## Supplied information
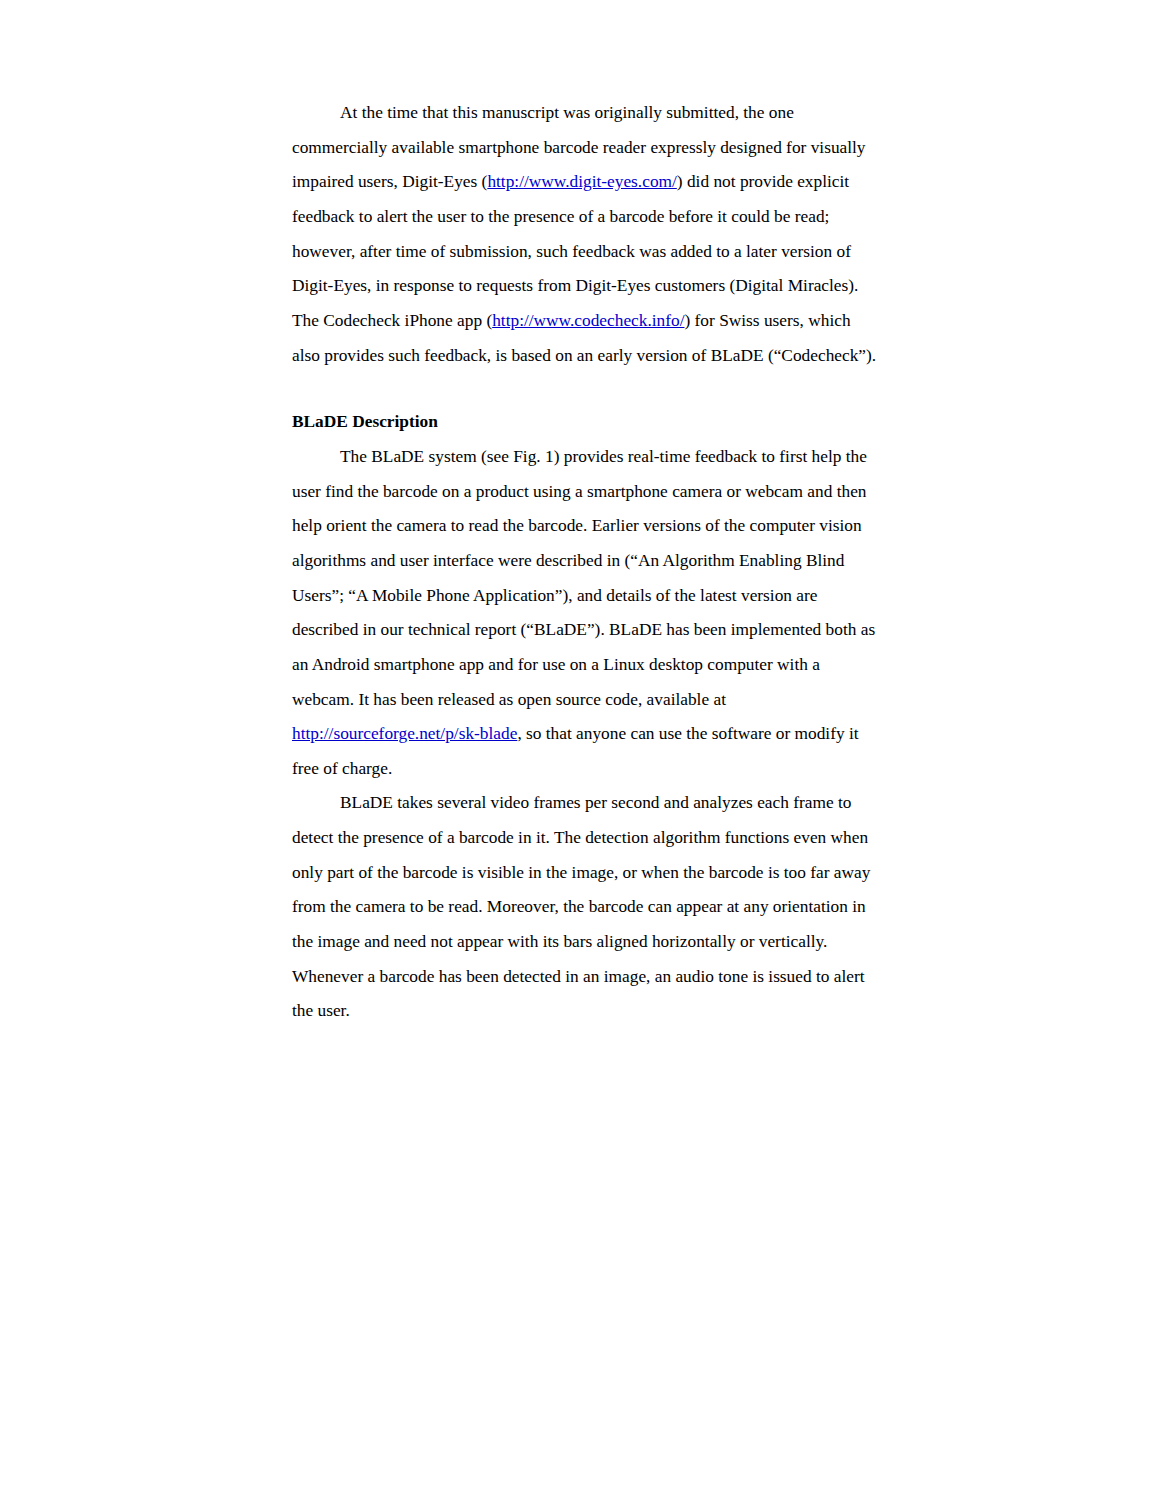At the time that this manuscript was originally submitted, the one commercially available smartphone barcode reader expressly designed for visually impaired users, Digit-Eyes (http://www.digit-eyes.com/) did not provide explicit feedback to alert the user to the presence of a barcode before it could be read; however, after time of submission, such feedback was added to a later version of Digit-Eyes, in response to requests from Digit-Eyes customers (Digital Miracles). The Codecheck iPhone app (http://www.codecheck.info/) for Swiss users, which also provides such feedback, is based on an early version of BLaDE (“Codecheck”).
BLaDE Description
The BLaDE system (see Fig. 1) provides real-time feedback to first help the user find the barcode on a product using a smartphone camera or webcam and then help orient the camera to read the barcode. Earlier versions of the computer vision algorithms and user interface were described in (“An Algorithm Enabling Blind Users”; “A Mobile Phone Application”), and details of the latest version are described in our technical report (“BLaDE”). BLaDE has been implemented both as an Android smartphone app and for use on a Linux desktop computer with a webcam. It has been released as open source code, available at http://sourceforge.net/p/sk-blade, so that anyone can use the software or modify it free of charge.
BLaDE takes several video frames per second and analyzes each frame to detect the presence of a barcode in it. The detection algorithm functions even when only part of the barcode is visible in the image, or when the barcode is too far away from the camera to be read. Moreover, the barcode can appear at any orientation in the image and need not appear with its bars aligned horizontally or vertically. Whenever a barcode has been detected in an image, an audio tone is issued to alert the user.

## Exercise aim
Print the full listing again exactly, and drop every image from it.

## Solution for this problem
At the time that this manuscript was originally submitted, the one commercially available smartphone barcode reader expressly designed for visually impaired users, Digit-Eyes (http://www.digit-eyes.com/) did not provide explicit feedback to alert the user to the presence of a barcode before it could be read; however, after time of submission, such feedback was added to a later version of Digit-Eyes, in response to requests from Digit-Eyes customers (Digital Miracles). The Codecheck iPhone app (http://www.codecheck.info/) for Swiss users, which also provides such feedback, is based on an early version of BLaDE (“Codecheck”).
BLaDE Description
The BLaDE system (see Fig. 1) provides real-time feedback to first help the user find the barcode on a product using a smartphone camera or webcam and then help orient the camera to read the barcode. Earlier versions of the computer vision algorithms and user interface were described in (“An Algorithm Enabling Blind Users”; “A Mobile Phone Application”), and details of the latest version are described in our technical report (“BLaDE”). BLaDE has been implemented both as an Android smartphone app and for use on a Linux desktop computer with a webcam. It has been released as open source code, available at http://sourceforge.net/p/sk-blade, so that anyone can use the software or modify it free of charge.
BLaDE takes several video frames per second and analyzes each frame to detect the presence of a barcode in it. The detection algorithm functions even when only part of the barcode is visible in the image, or when the barcode is too far away from the camera to be read. Moreover, the barcode can appear at any orientation in the image and need not appear with its bars aligned horizontally or vertically. Whenever a barcode has been detected in an image, an audio tone is issued to alert the user.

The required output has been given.